Yes this will work, but it would still incure a performance penalty. You
will have to use "shorter" fixed timers, so that if you want a
fr_invite_timeout of 20s for a call, it would work.
But if you make the standard fr_inv_timer tick at 20s, then normal calls
which use the default 120s value, would produce 6 extra timer operations
(wake-up, substract 20s, re-insert).
We do have a complete timer rewrite on our TODO list (this involves the
whole ser timers and not only tm). In fact we do have a test version of
the new timer code. It uses arrays of timers with same expirations time.
It keeps an crt_time+3600 circular array. Cell n in this array contains
timers that expire at crt_time+n. All higher timeouts are kept in a
sorted list (we generally have very few things that will use timeouts >
1h in ser).
We are still having a debate on timer granularity (1s, 0.5, 0.1 s) and
on whether or not to use completely separate timers for "fast" users and
"slow" users (a "slow user would be a callback which does a lot of work
on timer, like dns lookups, opens tcp connections a.s.o).

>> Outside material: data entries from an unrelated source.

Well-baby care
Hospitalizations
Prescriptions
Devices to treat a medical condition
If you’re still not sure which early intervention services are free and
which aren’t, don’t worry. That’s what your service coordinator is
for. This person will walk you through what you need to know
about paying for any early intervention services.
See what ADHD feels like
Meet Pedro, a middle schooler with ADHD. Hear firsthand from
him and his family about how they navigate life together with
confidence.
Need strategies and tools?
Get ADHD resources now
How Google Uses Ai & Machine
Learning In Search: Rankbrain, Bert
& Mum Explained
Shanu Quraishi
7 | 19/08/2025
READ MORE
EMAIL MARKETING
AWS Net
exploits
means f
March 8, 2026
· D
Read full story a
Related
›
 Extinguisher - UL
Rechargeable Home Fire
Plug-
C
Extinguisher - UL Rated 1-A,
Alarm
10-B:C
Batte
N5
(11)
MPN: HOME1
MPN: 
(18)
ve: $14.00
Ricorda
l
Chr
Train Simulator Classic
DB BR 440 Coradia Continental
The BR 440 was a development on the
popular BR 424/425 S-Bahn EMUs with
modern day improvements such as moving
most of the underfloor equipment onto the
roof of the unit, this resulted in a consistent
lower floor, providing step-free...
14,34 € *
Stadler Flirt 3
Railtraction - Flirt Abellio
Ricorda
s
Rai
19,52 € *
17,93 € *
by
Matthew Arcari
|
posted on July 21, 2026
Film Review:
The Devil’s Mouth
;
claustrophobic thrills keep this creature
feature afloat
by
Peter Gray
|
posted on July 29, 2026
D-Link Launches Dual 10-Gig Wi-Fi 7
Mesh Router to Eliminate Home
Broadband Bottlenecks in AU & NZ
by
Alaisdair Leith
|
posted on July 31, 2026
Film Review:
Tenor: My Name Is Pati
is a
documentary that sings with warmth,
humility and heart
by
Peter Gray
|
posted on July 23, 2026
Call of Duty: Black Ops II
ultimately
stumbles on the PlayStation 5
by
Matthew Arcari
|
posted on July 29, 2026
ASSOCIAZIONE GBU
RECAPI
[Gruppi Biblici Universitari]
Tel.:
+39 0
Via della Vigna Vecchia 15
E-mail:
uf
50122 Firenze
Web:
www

The code status is: it works ok in our tests, but right now does not
include any multiple process support (locking & shared mem. structures).
After this it would need to be integrated in ser, all the timer users
would need to be updated with the new timer api (if it would change)
and finally tm must be switched to the new timer (which would make
current tm timers obsolete).
The problem is we don't have currently enough time. I wrote the test
timer code almost 3 month ago, but other priorities have taken over.
So expect a timer update in the near future (3 month?). Other pending
stuff: config parser change (first step to variables), *_malloc memory
defragmentation, various tcp fixes, performance optimization (select
replaced with poll,epoll,kqueue,/dev/poll depending on system) a.s.o.